DATA FOR ANALYSIS
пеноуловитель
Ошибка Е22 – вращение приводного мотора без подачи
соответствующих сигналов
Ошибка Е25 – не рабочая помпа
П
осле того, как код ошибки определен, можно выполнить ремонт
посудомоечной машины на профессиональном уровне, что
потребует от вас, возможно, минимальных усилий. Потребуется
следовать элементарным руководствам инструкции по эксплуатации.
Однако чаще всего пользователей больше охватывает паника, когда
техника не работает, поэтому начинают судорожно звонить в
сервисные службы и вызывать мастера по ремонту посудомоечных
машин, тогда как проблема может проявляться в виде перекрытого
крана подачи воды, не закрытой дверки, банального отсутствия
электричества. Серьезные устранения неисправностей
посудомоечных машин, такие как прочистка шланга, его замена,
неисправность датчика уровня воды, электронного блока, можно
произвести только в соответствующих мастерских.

EXERCISE BRIEF
The required result is a verbatim copy of all the entries.

RESULT OF THE EXERCISE
пеноуловитель
Ошибка Е22 – вращение приводного мотора без подачи
соответствующих сигналов
Ошибка Е25 – не рабочая помпа
П
осле того, как код ошибки определен, можно выполнить ремонт
посудомоечной машины на профессиональном уровне, что
потребует от вас, возможно, минимальных усилий. Потребуется
следовать элементарным руководствам инструкции по эксплуатации.
Однако чаще всего пользователей больше охватывает паника, когда
техника не работает, поэтому начинают судорожно звонить в
сервисные службы и вызывать мастера по ремонту посудомоечных
машин, тогда как проблема может проявляться в виде перекрытого
крана подачи воды, не закрытой дверки, банального отсутствия
электричества. Серьезные устранения неисправностей
посудомоечных машин, такие как прочистка шланга, его замена,
неисправность датчика уровня воды, электронного блока, можно
произвести только в соответствующих мастерских.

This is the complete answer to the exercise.